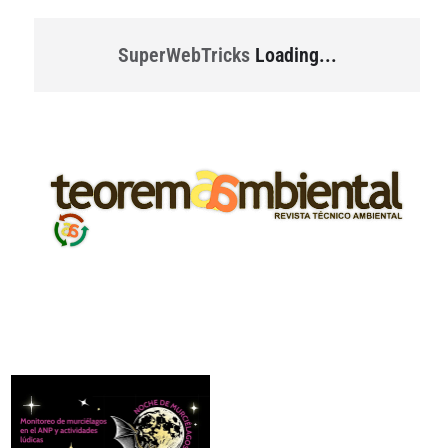
SuperWebTricks
Loading...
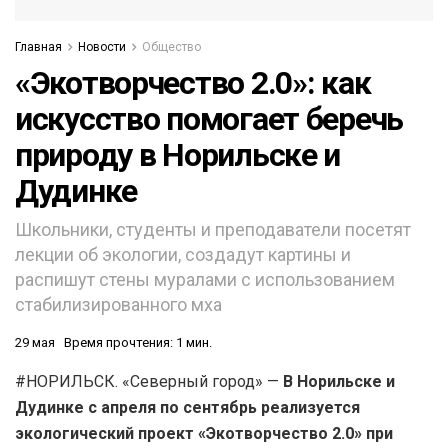
Главная
Новости
Общество
«Экотворчество 2.0»: как
искусство помогает беречь
природу в Норильске и
Дудинке
Школьники, студенты и преподаватели посетят
лекции об экологии, создадут картины и
распишут стены муралами с использованием
стабилизированного мха
29 мая
Время прочтения: 1 мин.
#НОРИЛЬСК. «Северный город» —
В Норильске и
Дудинке с апреля по сентябрь реализуется
экологический проект «Экотворчество 2.0» при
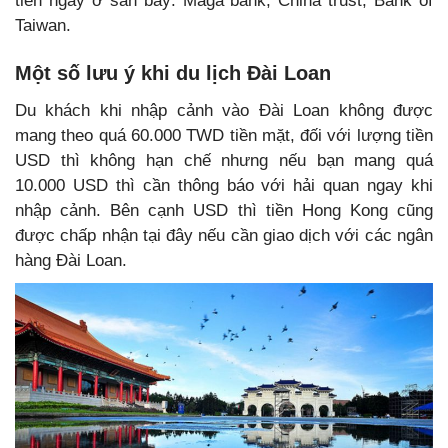
tiền ngay ở sân bay: Maga bank, China trust, Bank of
Taiwan.
Một số lưu ý khi du lịch Đài Loan
Du khách khi nhập cảnh vào Đài Loan không được
mang theo quá 60.000 TWD tiền mặt, đối với lượng tiền
USD thì không hạn chế nhưng nếu bạn mang quá
10.000 USD thì cần thông báo với hải quan ngay khi
nhập cảnh. Bên cạnh USD thì tiền Hong Kong cũng
được chấp nhận tại đây nếu cần giao dịch với các ngân
hàng Đài Loan.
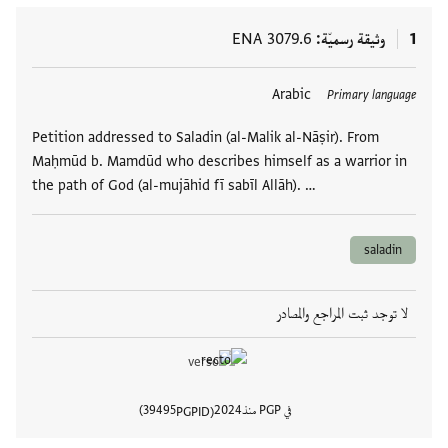
1
وثيقة رسميّة
ENA 3079.6
العلامات
Arabic
Primary language
Petition addressed to Saladin (al-Malik al-Nāṣir). From
Maḥmūd b. Mamdūd who describes himself as a warrior in
the path of God (al-mujāhid fī sabīl Allāh). …
saladin
لا توجد ثبت المراجع والمصادر
في PGP منذ
2024
39495
PGPID
عرض تفا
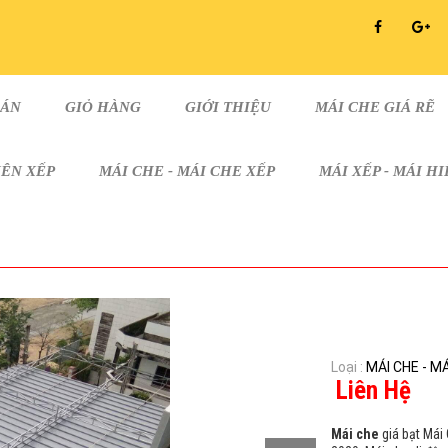
OÁN
GIỎ HÀNG
GIỚI THIỆU
MÁI CHE GIÁ RẼ
IÊN XẾP
MÁI CHE - MÁI CHE XẾP
MÁI XẾP - MÁI H
Loại :
MÁI CHE - MÁ
Liên Hệ
Mái che
giá bạt Mái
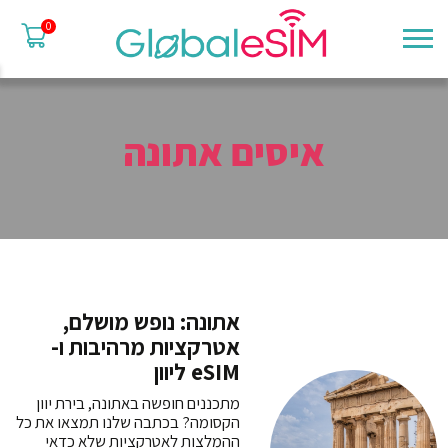
0
איסים אתונה
אתונה: נופש מושלם,
אטרקציות מרהיבות ו-
eSIM ליוון
מתכננים חופשה באתונה, בירת יוון
הקסומה? בכתבה שלנו תמצאו את כל
ההמלצות לאטרקציות שלא כדאי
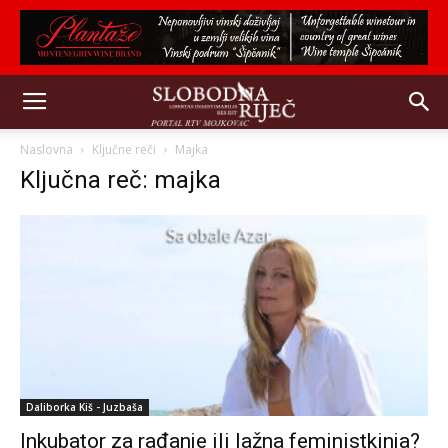
Naslovna
Ključne reči
Majka
Ključna reč: majka
Daliborka Kiš - Juzbaša
Inkubator za rađanje ili lažna feministkinja?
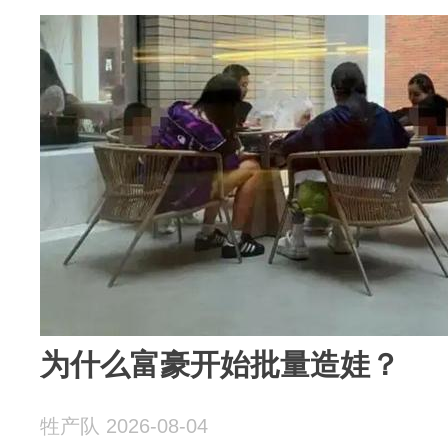
为什么富豪开始批量造娃？
牲产队 2026-08-04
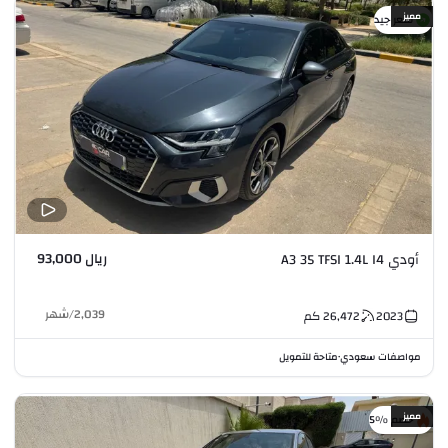
مميز
سعر جيد
ريال 93,000
أودي A3 35 TFSI 1.4L I4
2,039
/
شهر
2023
26,472
كم
مواصفات سعودي
متاحة للتمويل
•
مميز
خصم %5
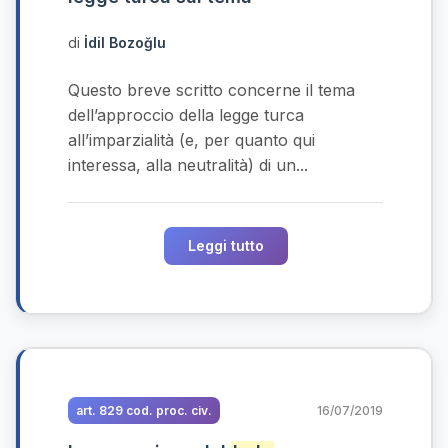
di
İdil Bozoğlu
Questo breve scritto concerne il tema
dell’approccio della legge turca
all’imparzialità (e, per quanto qui
interessa, alla neutralità) di un...
Leggi tutto
art. 829 cod. proc. civ.
16/07/2019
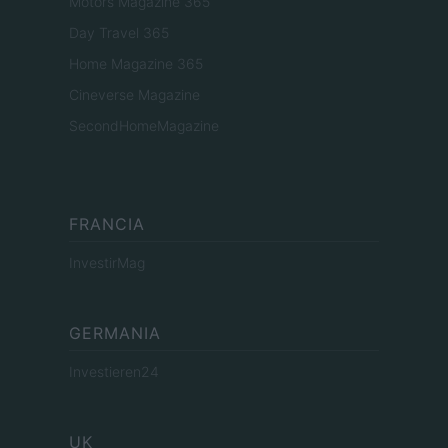
Motors Magazine 365
Day Travel 365
Home Magazine 365
Cineverse Magazine
SecondHomeMagazine
FRANCIA
InvestirMag
GERMANIA
Investieren24
UK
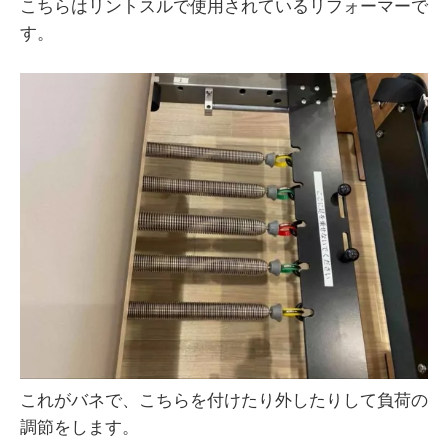
こちらはリントスルで使用されているリフォーマーで
す。
これがバネで、こちらを付けたり外したりして負荷の
調節をします。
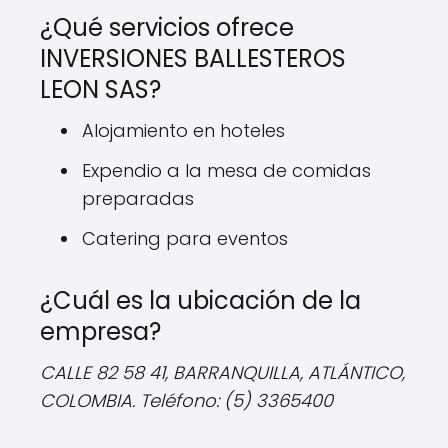
¿Qué servicios ofrece
INVERSIONES BALLESTEROS
LEON SAS?
Alojamiento en hoteles
Expendio a la mesa de comidas
preparadas
Catering para eventos
¿Cuál es la ubicación de la
empresa?
CALLE 82 58 41, BARRANQUILLA, ATLÁNTICO,
COLOMBIA. Teléfono: (5) 3365400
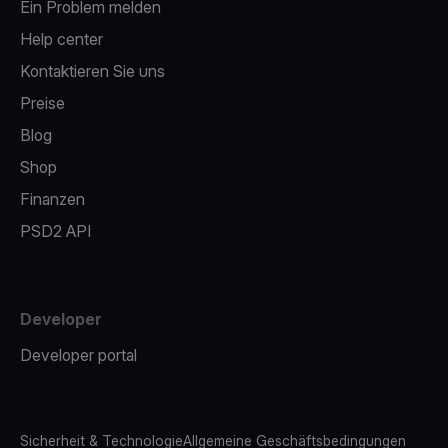
Ein Problem melden
Help center
Kontaktieren Sie uns
Preise
Blog
Shop
Finanzen
PSD2 API
Developer
Developer portal
Sicherheit & Technologie
Allgemeine Geschäftsbedingungen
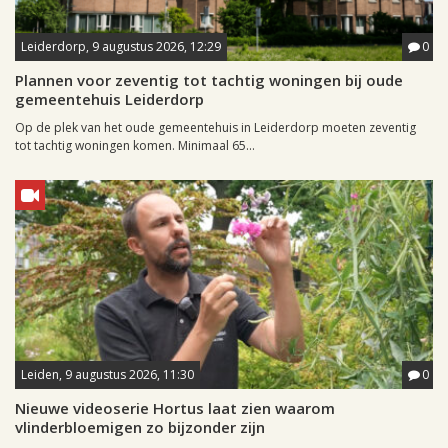
Leiderdorp, 9 augustus 2026, 12:29
0
Plannen voor zeventig tot tachtig woningen bij oude
gemeentehuis Leiderdorp
Op de plek van het oude gemeentehuis in Leiderdorp moeten zeventig
tot tachtig woningen komen. Minimaal 65...
Leiden, 9 augustus 2026, 11:30
0
Nieuwe videoserie Hortus laat zien waarom
vlinderbloemigen zo bijzonder zijn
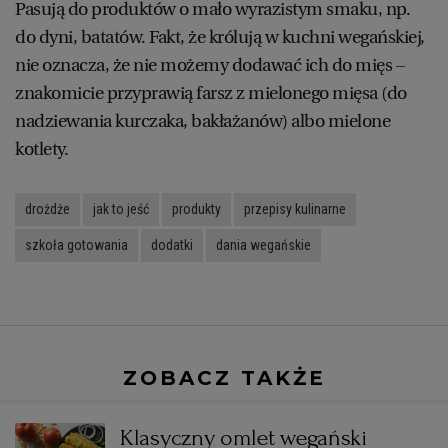
Pasują do produktów o mało wyrazistym smaku, np.
do dyni, batatów. Fakt, że królują w kuchni wegańskiej,
nie oznacza, że nie możemy dodawać ich do mięs –
znakomicie przyprawią farsz z mielonego mięsa (do
nadziewania kurczaka, bakłażanów) albo mielone
kotlety.
drożdże
jak to jeść
produkty
przepisy kulinarne
szkoła gotowania
dodatki
dania wegańskie
ZOBACZ TAKŻE
Klasyczny omlet wegański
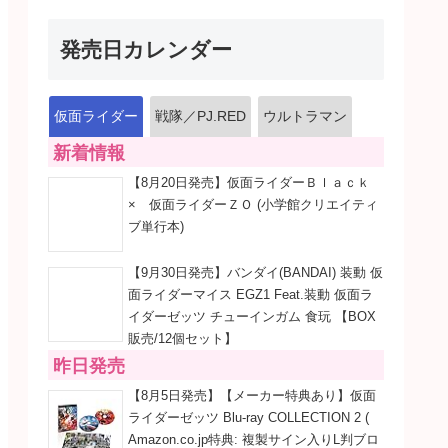
発売日カレンダー
仮面ライダー
戦隊／PJ.RED
ウルトラマン
新着情報
【8月20日発売】仮面ライダーＢｌａｃｋ
× 仮面ライダーＺＯ (小学館クリエイティ
ブ単行本)
【9月30日発売】バンダイ(BANDAI) 装動 仮
面ライダーマイス EGZ1 Feat.装動 仮面ラ
イダーゼッツ チューインガム 食玩 【BOX
販売/12個セット】
昨日発売
【8月5日発売】【メーカー特典あり】仮面
ライダーゼッツ Blu-ray COLLECTION 2 (
Amazon.co.jp特典: 複製サイン入りL判ブロ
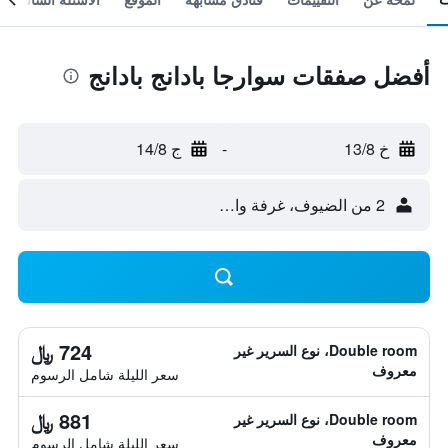
أفضل صفقات سوارجا بادانج بادانج
خ 13/8
-
ج 14/8
2 من الضيوف، غرفة واحدة
724 ﷼
Double room، نوع السرير غير
معروف
سعر الليلة شامل الرسوم
881 ﷼
Double room، نوع السرير غير
معروف
سعر الليلة شامل الرسوم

→ **Work item**: Verbatim reproduction of every entry is needed, with the images left out.

→ **Output of the exercise**:
SuperWebTricks
Loading...
Главная
Новости
Общество
«Экотворчество 2.0»: как
искусство помогает беречь
природу в Норильске и
Дудинке
Школьники, студенты и преподаватели посетят
лекции об экологии, создадут картины и
распишут стены муралами с использованием
стабилизированного мха
29 мая
Время прочтения: 1 мин.
#НОРИЛЬСК. «Северный город» —
В Норильске и
Дудинке с апреля по сентябрь реализуется
экологический проект «Экотворчество 2.0» при
tiền ngay ở sân bay: Maga bank, China trust, Bank of
Taiwan.
Một số lưu ý khi du lịch Đài Loan
Du khách khi nhập cảnh vào Đài Loan không được
mang theo quá 60.000 TWD tiền mặt, đối với lượng tiền
USD thì không hạn chế nhưng nếu bạn mang quá
10.000 USD thì cần thông báo với hải quan ngay khi
nhập cảnh. Bên cạnh USD thì tiền Hong Kong cũng
được chấp nhận tại đây nếu cần giao dịch với các ngân
hàng Đài Loan.
1
وثيقة رسميّة
ENA 3079.6
العلامات
Arabic
Primary language
Petition addressed to Saladin (al-Malik al-Nāṣir). From
Maḥmūd b. Mamdūd who describes himself as a warrior in
the path of God (al-mujāhid fī sabīl Allāh). …
saladin
لا توجد ثبت المراجع والمصادر
في PGP منذ
2024
39495
PGPID
عرض تفا
OÁN
GIỎ HÀNG
GIỚI THIỆU
MÁI CHE GIÁ RẼ
IÊN XẾP
MÁI CHE - MÁI CHE XẾP
MÁI XẾP - MÁI H
Loại :
MÁI CHE - MÁ
Liên Hệ
Mái che
giá bạt Mái
0
איסים אתונה
אתונה: נופש מושלם,
אטרקציות מרהיבות ו-
eSIM ליוון
מתכננים חופשה באתונה, בירת יוון
הקסומה? בכתבה שלנו תמצאו את כל
ההמלצות לאטרקציות שלא כדאי
Naslovna
Ključne reči
Majka
Ključna reč: majka
Daliborka Kiš - Juzbaša
Inkubator za rađanje ili lažna feministkinja?
为什么富豪开始批量造娃？
牲产队 2026-08-04
مميز
سعر جيد
ريال 93,000
أودي A3 35 TFSI 1.4L I4
2,039
/
شهر
2023
26,472
كم
مواصفات سعودي
متاحة للتمويل
•
مميز
خصم %5
di
İdil Bozoğlu
Questo breve scritto concerne il tema
dell’approccio della legge turca
all’imparzialità (e, per quanto qui
interessa, alla neutralità) di un...
Leggi tutto
art. 829 cod. proc. civ.
16/07/2019
Motors Magazine 365
Day Travel 365
Home Magazine 365
Cineverse Magazine
SecondHomeMagazine
FRANCIA
InvestirMag
GERMANIA
Investieren24
UK
こちらはリントスルで使用されているリフォーマーで
す。
これがバネで、こちらを付けたり外したりして負荷の
調節をします。
¿Qué servicios ofrece
INVERSIONES BALLESTEROS
LEON SAS?
Alojamiento en hoteles
Expendio a la mesa de comidas
preparadas
Catering para eventos
¿Cuál es la ubicación de la
empresa?
CALLE 82 58 41, BARRANQUILLA, ATLÁNTICO,
COLOMBIA. Teléfono: (5) 3365400
Ein Problem melden
Help center
Kontaktieren Sie uns
Preise
Blog
Shop
Finanzen
PSD2 API
Developer
Developer portal
Sicherheit & Technologie
Allgemeine Geschäftsbedingungen
Leiderdorp, 9 augustus 2026, 12:29
0
Plannen voor zeventig tot tachtig woningen bij oude
gemeentehuis Leiderdorp
Op de plek van het oude gemeentehuis in Leiderdorp moeten zeventig
tot tachtig woningen komen. Minimaal 65...
Leiden, 9 augustus 2026, 11:30
0
Nieuwe videoserie Hortus laat zien waarom
vlinderbloemigen zo bijzonder zijn
Pasują do produktów o mało wyrazistym smaku, np.
do dyni, batatów. Fakt, że królują w kuchni wegańskiej,
nie oznacza, że nie możemy dodawać ich do mięs –
znakomicie przyprawią farsz z mielonego mięsa (do
nadziewania kurczaka, bakłażanów) albo mielone
kotlety.
drożdże
jak to jeść
produkty
przepisy kulinarne
szkoła gotowania
dodatki
dania wegańskie
ZOBACZ TAKŻE
Klasyczny omlet wegański
発売日カレンダー
仮面ライダー
戦隊／PJ.RED
ウルトラマン
新着情報
【8月20日発売】仮面ライダーＢｌａｃｋ
× 仮面ライダーＺＯ (小学館クリエイティ
ブ単行本)
【9月30日発売】バンダイ(BANDAI) 装動 仮
面ライダーマイス EGZ1 Feat.装動 仮面ラ
イダーゼッツ チューインガム 食玩 【BOX
販売/12個セット】
昨日発売
【8月5日発売】【メーカー特典あり】仮面
ライダーゼッツ Blu-ray COLLECTION 2 (
Amazon.co.jp特典: 複製サイン入りL判ブロ
أفضل صفقات سوارجا بادانج بادانج
خ 13/8
-
ج 14/8
2 من الضيوف، غرفة واحدة
724 ﷼
Double room، نوع السرير غير
معروف
سعر الليلة شامل الرسوم
881 ﷼
Double room، نوع السرير غير
معروف
سعر الليلة شامل الرسوم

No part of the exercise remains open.